Car Guillaume, bel homme aux manières charmantes et au bagout indéniable, est un fantoche. Il jette de la poudre aux yeux et tente d'éblouir avec des discours éculés et mille fois répétés. Désormais, quand Jean regarde son père, il n'éprouve plus aucune admiration, mais plutôt « le sentiment d'une duperie grotesque, d'une infinie dérision. » La révélation de la véritable nature du père, d'abord douloureuse, finit par alimenter une haine intense. L'enfant assiste avec dégoût à l'éternelle représentation que donne son père. « C'est qu'à présent, je ne me bornais pas à mépriser mon père, mais il m'en coûtait de savoir que d'autres ne le méprisaient pas. Toute admiration qu'on lui portait révoltait en moi un obscur sentiment de justice. Je la sentais imméritée, volée. Je m'irritais à la pensée que ma qualité de fils, non seulement m'interdisait de dévoiler aux yeux du monde la véritable nullité de mon père, mais encore m'associait à lui dans le mensonge, m'obligeait à le suivre, à le soutenir, à le couvrir contre mon gré. »

À FAIRE
Dans l'extrait sur Jean et son père, relevez tous les verbes à l'infinitif qui suivent « m'obligeait à ». Appuyez-vous uniquement sur l'extrait.

LISTE
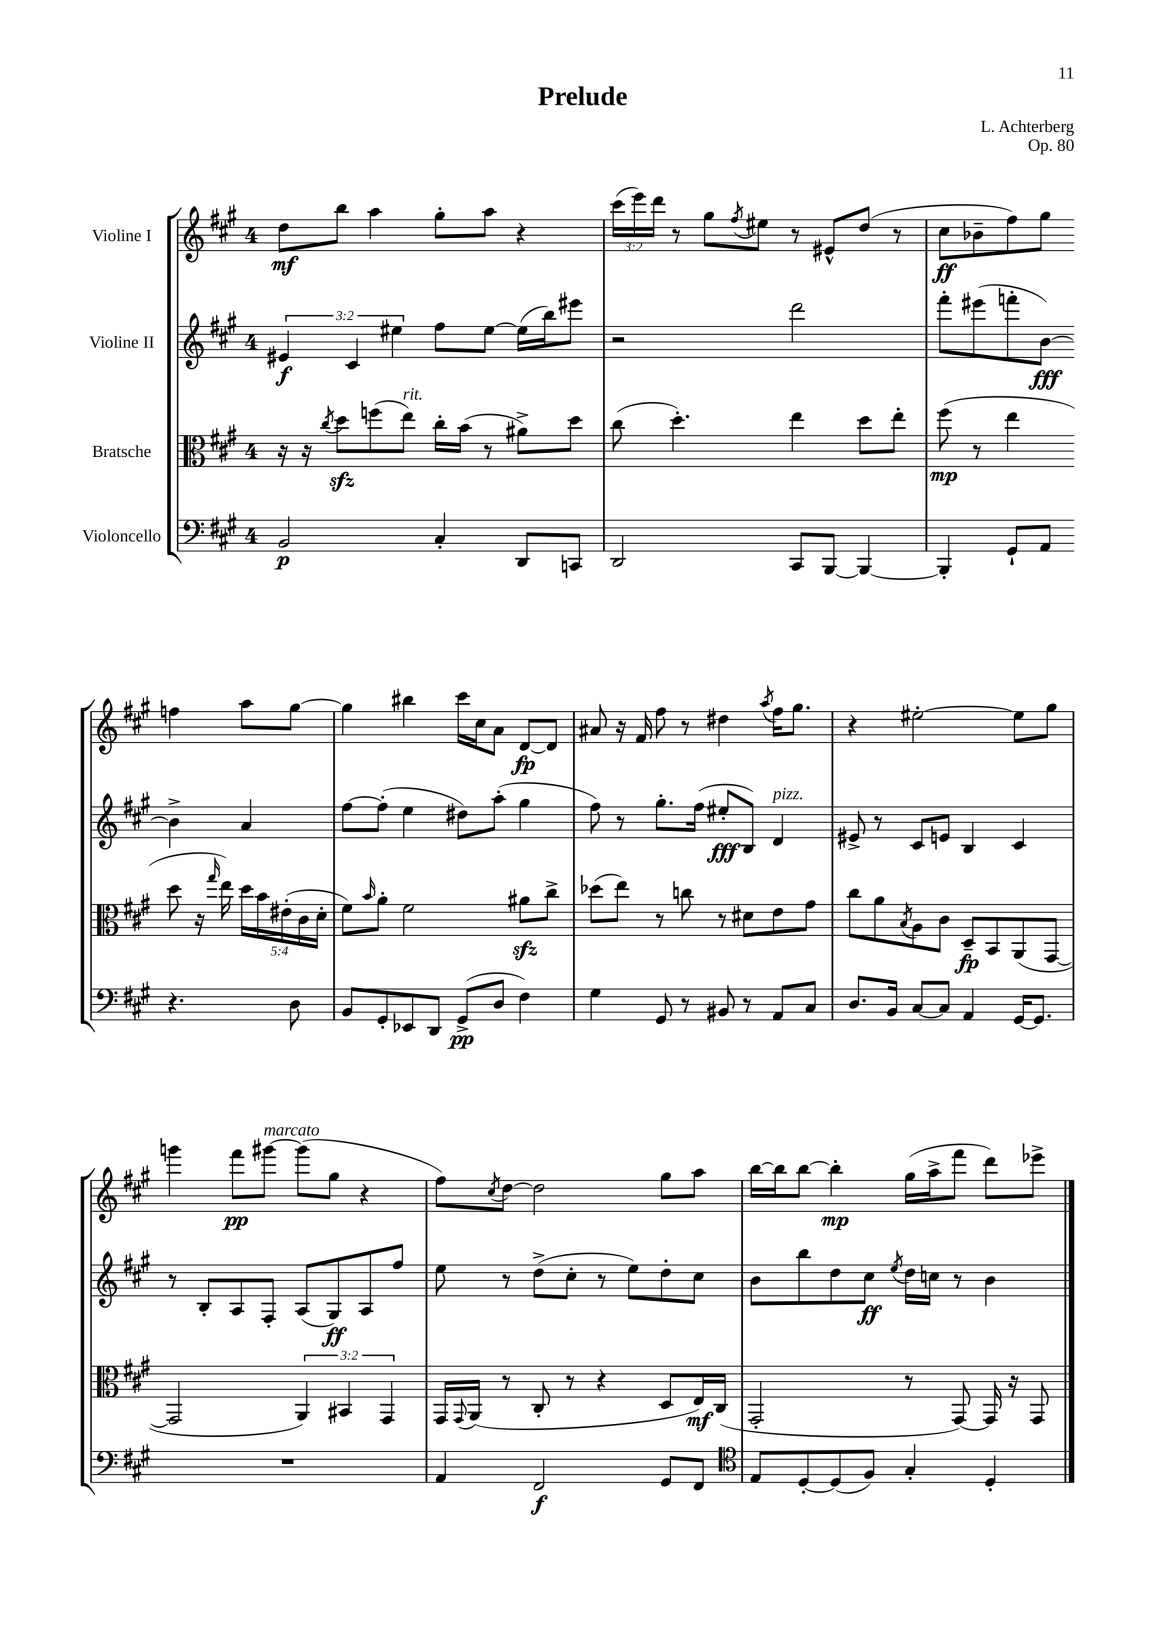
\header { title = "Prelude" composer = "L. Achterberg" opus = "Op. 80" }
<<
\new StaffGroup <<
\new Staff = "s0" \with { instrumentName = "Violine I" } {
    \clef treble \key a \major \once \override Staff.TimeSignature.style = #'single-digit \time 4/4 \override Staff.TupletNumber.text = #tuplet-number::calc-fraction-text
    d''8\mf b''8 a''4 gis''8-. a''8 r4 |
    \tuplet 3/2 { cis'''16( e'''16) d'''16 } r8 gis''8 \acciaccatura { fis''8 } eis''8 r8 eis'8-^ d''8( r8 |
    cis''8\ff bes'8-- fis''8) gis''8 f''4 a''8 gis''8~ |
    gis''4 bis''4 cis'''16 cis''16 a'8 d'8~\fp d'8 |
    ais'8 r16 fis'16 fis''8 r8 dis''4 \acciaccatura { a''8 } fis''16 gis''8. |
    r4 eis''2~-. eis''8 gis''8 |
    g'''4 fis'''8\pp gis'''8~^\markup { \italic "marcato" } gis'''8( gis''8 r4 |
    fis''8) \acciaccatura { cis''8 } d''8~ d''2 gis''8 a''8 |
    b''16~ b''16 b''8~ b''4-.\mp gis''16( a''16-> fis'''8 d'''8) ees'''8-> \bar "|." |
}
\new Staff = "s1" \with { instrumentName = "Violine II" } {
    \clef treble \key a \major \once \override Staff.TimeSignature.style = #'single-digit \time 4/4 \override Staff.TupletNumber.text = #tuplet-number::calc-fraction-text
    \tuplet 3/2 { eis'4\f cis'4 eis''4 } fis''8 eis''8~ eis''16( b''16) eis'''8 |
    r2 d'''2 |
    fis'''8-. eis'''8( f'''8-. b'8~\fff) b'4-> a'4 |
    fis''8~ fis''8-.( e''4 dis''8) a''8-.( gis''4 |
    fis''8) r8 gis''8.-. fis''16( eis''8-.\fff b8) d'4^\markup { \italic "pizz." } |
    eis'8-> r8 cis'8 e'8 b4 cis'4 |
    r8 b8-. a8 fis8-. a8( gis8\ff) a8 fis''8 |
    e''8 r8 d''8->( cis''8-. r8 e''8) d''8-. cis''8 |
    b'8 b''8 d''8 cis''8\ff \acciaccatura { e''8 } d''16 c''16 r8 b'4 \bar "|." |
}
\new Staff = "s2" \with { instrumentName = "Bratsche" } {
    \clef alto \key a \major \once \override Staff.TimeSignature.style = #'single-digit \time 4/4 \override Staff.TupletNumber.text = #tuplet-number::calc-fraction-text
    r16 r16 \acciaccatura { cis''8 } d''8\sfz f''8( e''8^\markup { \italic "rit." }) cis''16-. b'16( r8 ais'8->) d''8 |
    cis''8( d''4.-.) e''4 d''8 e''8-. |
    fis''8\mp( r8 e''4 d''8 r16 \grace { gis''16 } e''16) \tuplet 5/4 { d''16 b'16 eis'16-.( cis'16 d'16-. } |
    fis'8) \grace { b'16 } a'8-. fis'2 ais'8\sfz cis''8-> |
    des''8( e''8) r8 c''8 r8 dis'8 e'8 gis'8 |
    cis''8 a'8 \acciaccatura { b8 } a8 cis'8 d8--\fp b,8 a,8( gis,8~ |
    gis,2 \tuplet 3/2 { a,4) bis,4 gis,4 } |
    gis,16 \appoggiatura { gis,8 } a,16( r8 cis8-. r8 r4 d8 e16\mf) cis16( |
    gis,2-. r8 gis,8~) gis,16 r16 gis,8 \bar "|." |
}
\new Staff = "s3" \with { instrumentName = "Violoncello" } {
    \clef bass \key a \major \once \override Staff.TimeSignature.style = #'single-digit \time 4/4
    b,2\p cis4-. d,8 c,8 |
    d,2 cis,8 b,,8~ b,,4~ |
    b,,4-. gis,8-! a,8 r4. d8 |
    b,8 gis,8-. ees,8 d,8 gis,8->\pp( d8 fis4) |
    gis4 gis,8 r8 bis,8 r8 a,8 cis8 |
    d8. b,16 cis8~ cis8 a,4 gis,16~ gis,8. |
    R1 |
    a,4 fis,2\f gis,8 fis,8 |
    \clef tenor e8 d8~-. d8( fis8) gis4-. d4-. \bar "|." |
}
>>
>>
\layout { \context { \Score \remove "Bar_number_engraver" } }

RÉPONSE ATTENDUE
suivre, soutenir, couvrir